It’s Back

Study of second bridge recommended.

The National Capital Region Transportation Planning Board voted July 19 to study the feasibility of an Upper Potomac River bridge as an option in the area’s long-range transportation plan.

Yet the discussion on even getting that far was “very intense,” said Stewart Schwartz, executive director of the Coalition for Smarter Growth.

Marc Elrich, Montgomery County councilmember who represents the county on the Transportation Planning Board, made a motion to pull discussion of the bridge from study but the vote was 17-12 to reject the amendment and leave it in, Schwartz said.

Schwartz’s group is opposed to the idea of the bridge, preferring area governments spend resources on improving the current Metro system and encouraging transit oriented development.

“There is a $6.2 billion shortfall for building and improving the Metro system,” he said. “And I hear various people say the American Legion Bridge will need major reconstruction [in the time it takes to study a second bridge],” he said.

“[The bridge] would be totally at odds with the region’s vision in the Region Forward Plan and would undermine the network of transit-oriented development which is so much in demand today.

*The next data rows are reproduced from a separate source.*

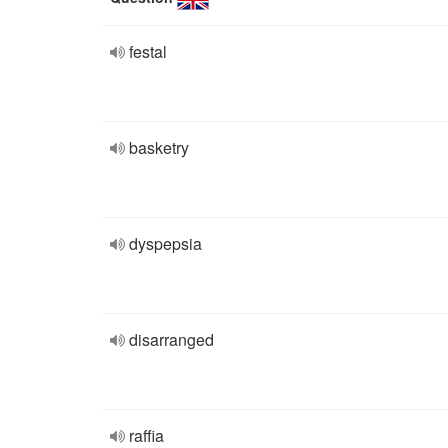
festal
basketry
dyspepsia
disarranged
raffia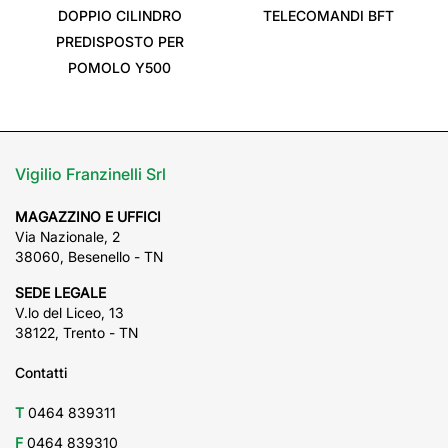
DOPPIO CILINDRO
TELECOMANDI BFT
PREDISPOSTO PER
POMOLO Y500
Vigilio Franzinelli Srl
MAGAZZINO E UFFICI
Via Nazionale, 2
38060, Besenello - TN
SEDE LEGALE
V.lo del Liceo, 13
38122, Trento - TN
Contatti
T
0464 839311
F
0464 839310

It would worsen auto-dependent sprawl and traffic, worsen the east-west economic divide, and undermine efforts to fight climate change,” Schwartz wrote in a press release.

In a phone interview he explained that a new bridge would not relieve traffic congestion on the American Legion Bridge, rather it would increase development leading to more commuters.

“Because of induced driving demand, it would add new traffic without reducing traffic at the American Legion Bridge,” he wrote in the press release. “The upstream bridge would also represent a threat to the region’s drinking water supplies — creating a risk of toxic spills upstream from drinking water intakes during bridge construction and from tanker truck spills.”

Schwartz said the largest opposition his group faces is the 2030 Group, the group urges the study of an outer Potomac River bridge, according to its website.

Neither the idea of a bridge study nor the controversy of the idea are new. Other efforts to move the idea of an outer bridge took place in 1980, 1988, 1997, 2000 and 2003, according to Schwartz.